Ladies and gentlemen… I shall try not to be gloomy or morose here. In honor of a man who deserves such an honor (and who would have heartily appreciated the rock and roll reference)… I will borrow the famous line used to calm to the crowd after Elvis had ended his concerts:
“Gary Halbert has left the building.”
He died peacefully in his sleep, in his apartment in Miami Beach, sometime during the night of Sunday, April 8, 2007.
He was my friend, my colleague, my partner, my mentor… but mostly my friend. For over twenty years (many of them the wildest of my career), we shared a close, comforting relationship that included adventure, drama, tears and laughs.
Mostly laughs, of course. He was bigger than life, and could suck the air out of any room he entered without saying a word… preceded only by the shock-wave of his hard-earned reputation. He had a lust for experience, an astonishingly huge appetite for everything available in life, and took great pleasure in being who he was.
And he truly was a great man. He single-handedly changed the nature of modern direct response advertising… and through his teachings, spawned three generations (and still counting) of rabble-rousing entrepreneurs and marketers who continue to force the business world to bend to their will.
He was generous to a fault, never suffered fools, and earned the love and admiration of everyone he met. All genius has a few rough edges, and Gary’s rough edges were legendary… but none of us would have had it any other way. He was a total package, and his life was full and well-lived.
We shared a lot of tragedies, in between the triumphs, and it was his sense of humor that helped us to survive, and even come out stronger than ever.
I know, from personal experience, that when things got so bad even your closest friends shied away… Gary would stand next to you and weather the storm, blow for blow, refusing to let you down. And, when you just couldn’t cry about it any longer, he would make you laugh.
It rattles me to my core to think I’ll never hear that warm, lusty laugh again. Someday, I’ll be able to listen again to the recorded stuff we did together… and you cannot listen to anything Gary did for very long before you’ll hear him laugh.
I hear it now, in my heart, strong and clear and reminding me to stay strong.
He was a brave, formidable, brilliant man with more real talent and genius than seemed possible.
And godammit, he’s gone. I had a nice, invigorating chat with him on Friday, received an email from him on Saturday… and then today, I got one of the worst calls in my life. His sons Bond and Kevin, who I watched grow from teenagers into a strong, confident men, delivered the news.
Gary Halbert. Born June 12, 1938. Passed away April 8, 2007, just shy of his 69th birthday.
He leaves a void that will never, ever be filled. No one with any sense will even try. No one still around comes close to being worthy.

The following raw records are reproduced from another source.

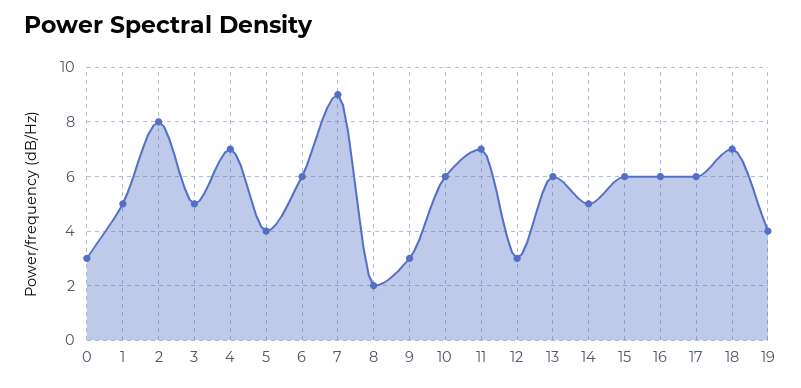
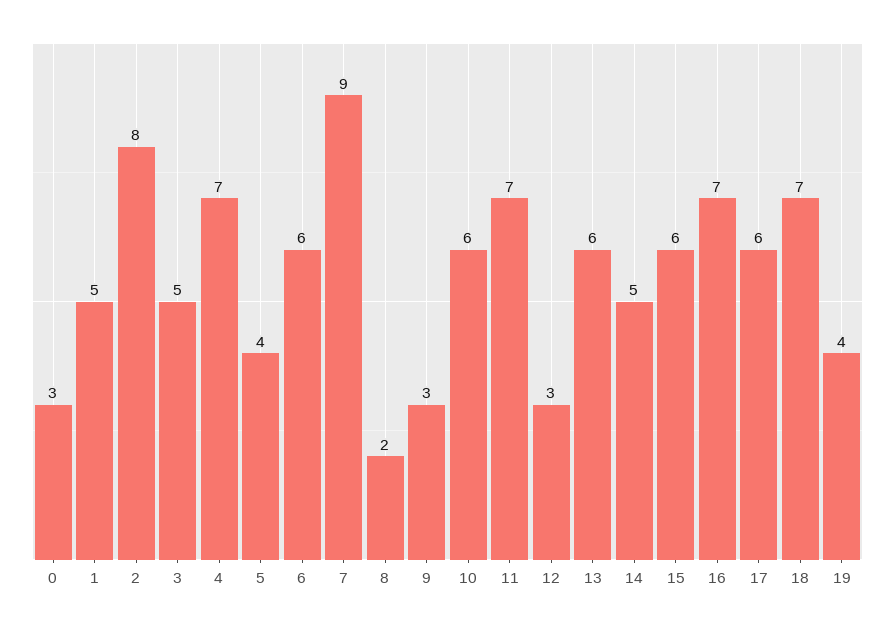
  {
    "0": 3,
    "1": 5,
    "2": 8,
    "3": 5,
    "4": 7,
    "5": 4,
    "6": 6,
    "7": 9,
    "8": 2,
    "9": 3,
    "10": 6,
    "11": 7,
    "12": 3,
    "13": 6,
    "14": 5,
    "15": 6,
-   "16": 6,
+   "16": 7,
    "17": 6,
    "18": 7,
    "19": 4
  }

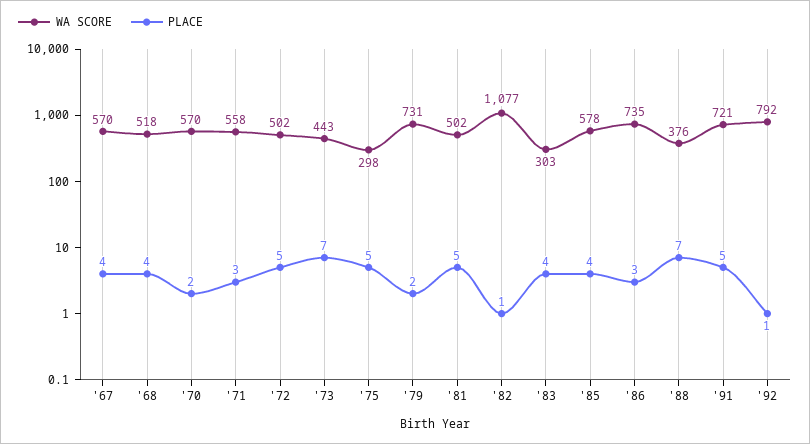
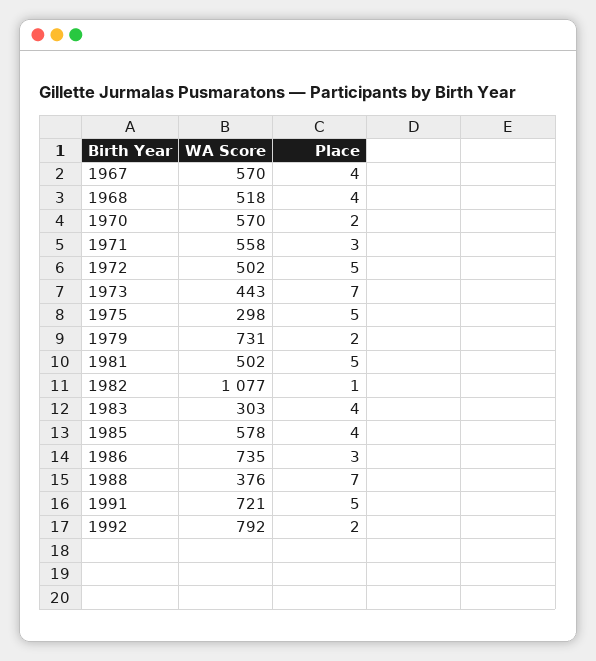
  {
    "WA SCORE": {
      "'67": 570,
      "'68": 518,
      "'70": 570,
      "'71": 558,
      "'72": 502,
      "'73": 443,
      "'75": 298,
      "'79": 731,
      "'81": 502,
      "'82": 1077,
      "'83": 303,
      "'85": 578,
      "'86": 735,
      "'88": 376,
      "'91": 721,
      "'92": 792
    },
    "PLACE": {
      "'67": 4,
      "'68": 4,
      "'70": 2,
      "'71": 3,
      "'72": 5,
      "'73": 7,
      "'75": 5,
      "'79": 2,
      "'81": 5,
      "'82": 1,
      "'83": 4,
      "'85": 4,
      "'86": 3,
      "'88": 7,
      "'91": 5,
-     "'92": 1
+     "'92": 2
    }
  }

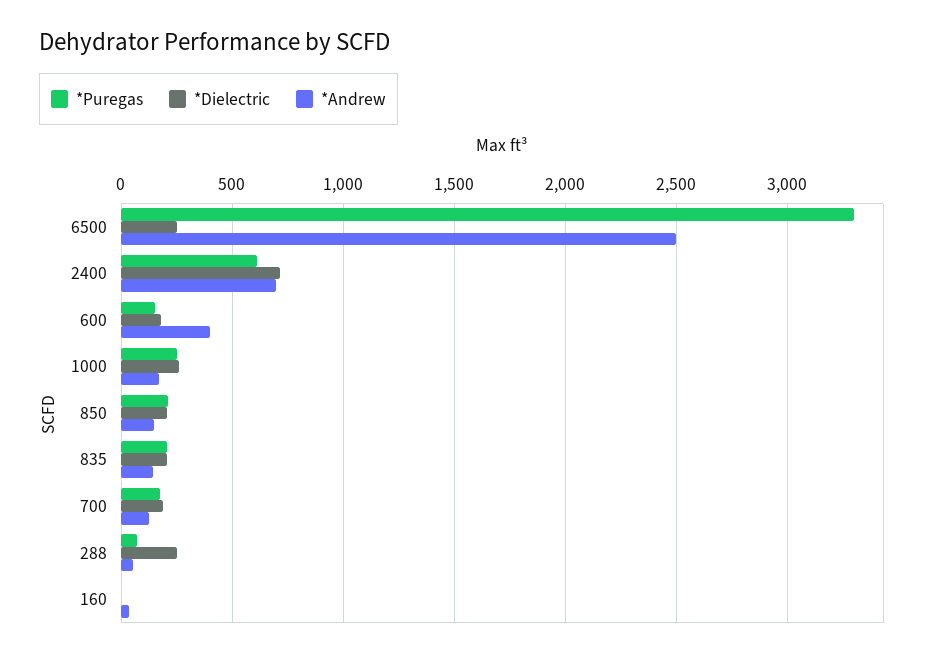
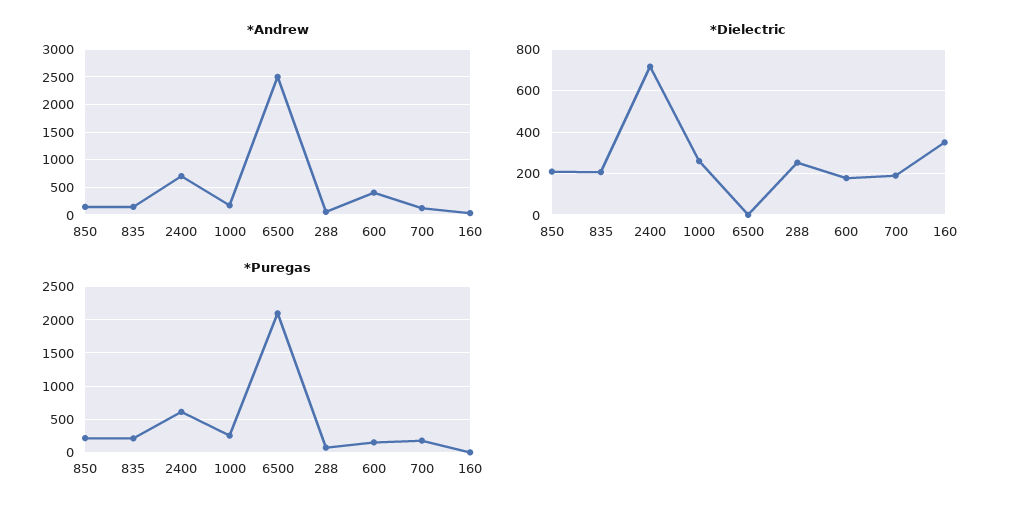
  {
    "*Puregas": {
-     "6500": 3300,
+     "6500": 2100,
      "2400": 600,
      "600": 150,
      "1000": 250,
      "850": 200,
      "835": 200,
      "700": 200,
      "288": 50,
      "160": 0
    },
    "*Dielectric": {
-     "6500": 250,
+     "6500": 0,
      "2400": 700,
      "600": 200,
      "1000": 250,
      "850": 200,
      "835": 200,
      "700": 200,
      "288": 250,
-     "160": 0
+     "160": 350
    },
    "*Andrew": {
      "6500": 2500,
      "2400": 700,
      "600": 400,
      "1000": 150,
      "850": 150,
      "835": 150,
      "700": 100,
      "288": 50,
      "160": 50
    }
  }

For twenty years, I have lived in a world with Gary close by. Even when he moved to the east coast, we remained bosom buddies, not just staying in touch, but desperate for word from each other and eager for long chats. We could talk for hours on the phone, just trying to make sense of the chaos and sharing our wonder at the ludicrous nature of reality.
I would not be who I am today without that long, amazing friendship.
This isn’t the loss of a single, good man.
This is a rip in the tender fabric of the universe. I can feel his absence, as if a large part of me has been hacked off.
Today, the world is smaller… more hostile… and vastly less fun than it was yesterday. Yesterday, when I still could have picked up the phone and enjoyed Gary’s soothing voice and thunderous laughter.
There will be a lot said of Gary in the coming months. He deserves a legacy fit for a king, and I will do my part in making that happen.
But for now, I don’t want to share my memories with you. For now, those memories are for me and his family alone, while the grief and shock runs its course.
A great man has moved from this corporeal adventure, to somewhere else where genius writers are welcomed and cared for. And while I strongly feel we will meet up again… for now, I must hold tight to the fading echo of our last conversation. I’m thankful I had the opportunity to tell him I loved him, one last time.
And I did love the man. Everyone who knew him did. For many of us, he was a rock, an anchor in a world roiling in confusion and danger.
Let no one say he didn’t live an amazing, purposeful and productive life. He touched a lot of lives. He shall be more than missed… and he will never be replaced.
Ladies and gentlemen… Gary Halbert, my dear friend, has left the building.